In this era of the of the ultra-mega-multiplex, can there be a child today who could even contemplate a movie theater with just one screen? Yet, for a two decade period not very long ago, thousands of Hillsborough Township boys and girls enjoyed just such a cinema experience at the corner of Route 206 and Andria Avenue.
24 May 1970 Asbury Park Press |
"If you can press a button, you can own a Jerry Lewis Cinema." This was the nationwide sales pitch made by Network Cinema Corporation and Jerry Lewis in 1970 seeking franchise owners for their Micro-Theatre (100 seats) and Mini-Theatre (350 seats) cinema concept. For an investment of between $10,000 and $15,000 - no experience necessary - you too could "make a lot of money."
3 July 1971 Home News |
21 July 1971 Home News |
Franchisees were expected to make money through the promise of low overhead. For instance, film projectors would be able to accommodate giant 60-minute reels - meaning that for a typical movie the projectionist would be able to switch to the second projector just once instead of every 20 minutes, hence the "press a button" idea. In January 1974 the theater was re-branded as Hillsboro Cinema, dropping the affiliation with Jerry Lewis.
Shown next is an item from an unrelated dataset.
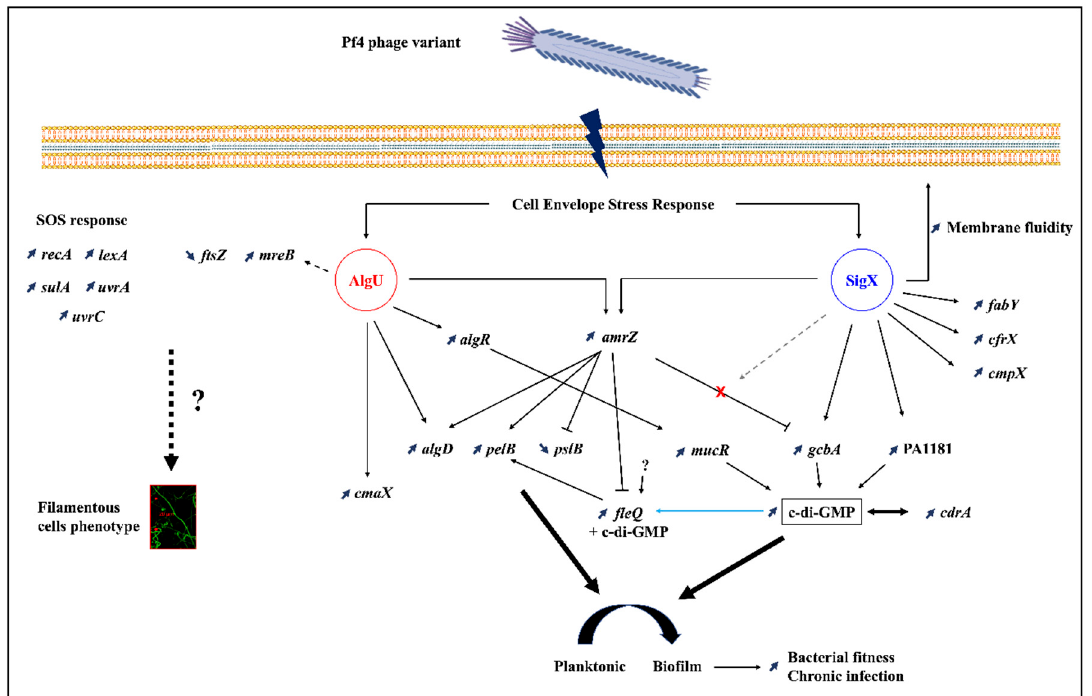
Figure 7. Pf4 phage variant infection altered P. aeruginosa H103 regulatory circuits and physiology. P. aeruginosa H103 infection by Pf4 phage variant leads to a SigX and AlgU-mediated cell envelope stress response. The activation of the SigX extracytoplasmic function sigma (ECF σ ) factor triggers increased membrane fluidity and increased gene expression of gcbA and PA1181 diguanylate cyclases, most likely responsible of the c-di-GMP-increased concentration. The AlgU activation leads to increased algR expression, whose products are responsible for mucR increase, encoding another diguanylate cyclase. The ECF σ factors AlgU and SigX modulate amrZ expression, which in turn controls exopolysaccharide gene expression. The increased c-di-GMP concentration (according to cdrA gene expression) and exopolysaccharides lead to a switch from planktonic to sessile lifestyles. The increased of mreB expression and the induction of the SOS response could be responsible for the observed filamentation phenotype. Thin black full arrows or broken lines represent direct transcriptional regulation. Thin blue full arrow indicates a direct regulation, but not at the transcriptional level. Thin grey arrow represents the possible bypass of SigX in gcbA transcriptional AmrZ-dependent regulation. Thin dashed arrow represents potential regulation. Figure S1. Sequence of the whole Pf4* prophage variant from dH103Pf4 + strain (PA0715–PA0729). Figure S2. SOS response induction after Pf4 phage variant infection. Figure S3. ∆ sigX and ∆ algU mutants are resistant to Pf4 phage variant infection. Figure S4. Cell envelope stress response is not induced by LUZ19 phage TFP-mediated infection. Table S1. Strains used in this study. Table S2. Primers used in this study. Table S3. SNPs and deletion identified in PA0724 protein sequence from dH103Pf4 + strain.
27 July 1971 Courier News |
The theater continued in Hillsborough for another 17 years, quietly going out of business in 1991. Robert Piechota never left the movie theater business, as he was still the owner of the Montgomery Township theater, and saw that theater through the expansion of the shopping center there. He made his return to Hillsborough with the opening of the multiplex on Raider Boulevard in 2000.